* ABOUT THIS TASK *
The line that contains "thumb cmc: (1052, 1092)" and all lines following it to the end of the data below: set these down exactly, and nothing besides.

* INFORMATION PROVIDED *

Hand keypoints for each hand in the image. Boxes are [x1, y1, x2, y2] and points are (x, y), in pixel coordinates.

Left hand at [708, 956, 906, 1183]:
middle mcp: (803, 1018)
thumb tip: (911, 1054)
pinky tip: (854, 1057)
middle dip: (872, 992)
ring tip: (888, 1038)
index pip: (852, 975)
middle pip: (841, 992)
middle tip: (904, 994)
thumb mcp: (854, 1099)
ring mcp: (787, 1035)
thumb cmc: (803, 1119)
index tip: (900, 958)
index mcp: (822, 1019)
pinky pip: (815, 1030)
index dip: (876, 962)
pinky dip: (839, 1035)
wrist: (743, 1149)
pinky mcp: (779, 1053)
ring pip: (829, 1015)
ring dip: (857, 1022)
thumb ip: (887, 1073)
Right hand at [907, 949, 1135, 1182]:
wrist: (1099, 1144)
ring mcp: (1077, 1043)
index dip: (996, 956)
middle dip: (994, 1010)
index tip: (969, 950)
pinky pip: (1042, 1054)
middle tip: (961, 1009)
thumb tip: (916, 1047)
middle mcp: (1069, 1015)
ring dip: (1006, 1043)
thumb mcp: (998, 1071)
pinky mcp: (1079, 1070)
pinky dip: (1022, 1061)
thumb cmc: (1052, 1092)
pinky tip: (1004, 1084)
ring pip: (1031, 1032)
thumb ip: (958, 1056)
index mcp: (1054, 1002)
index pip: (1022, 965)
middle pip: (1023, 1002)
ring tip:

* THE ANSWER *
thumb cmc: (1052, 1092)
pinky tip: (1004, 1084)
ring pip: (1031, 1032)
thumb ip: (958, 1056)
index mcp: (1054, 1002)
index pip: (1022, 965)
middle pip: (1023, 1002)
ring tip:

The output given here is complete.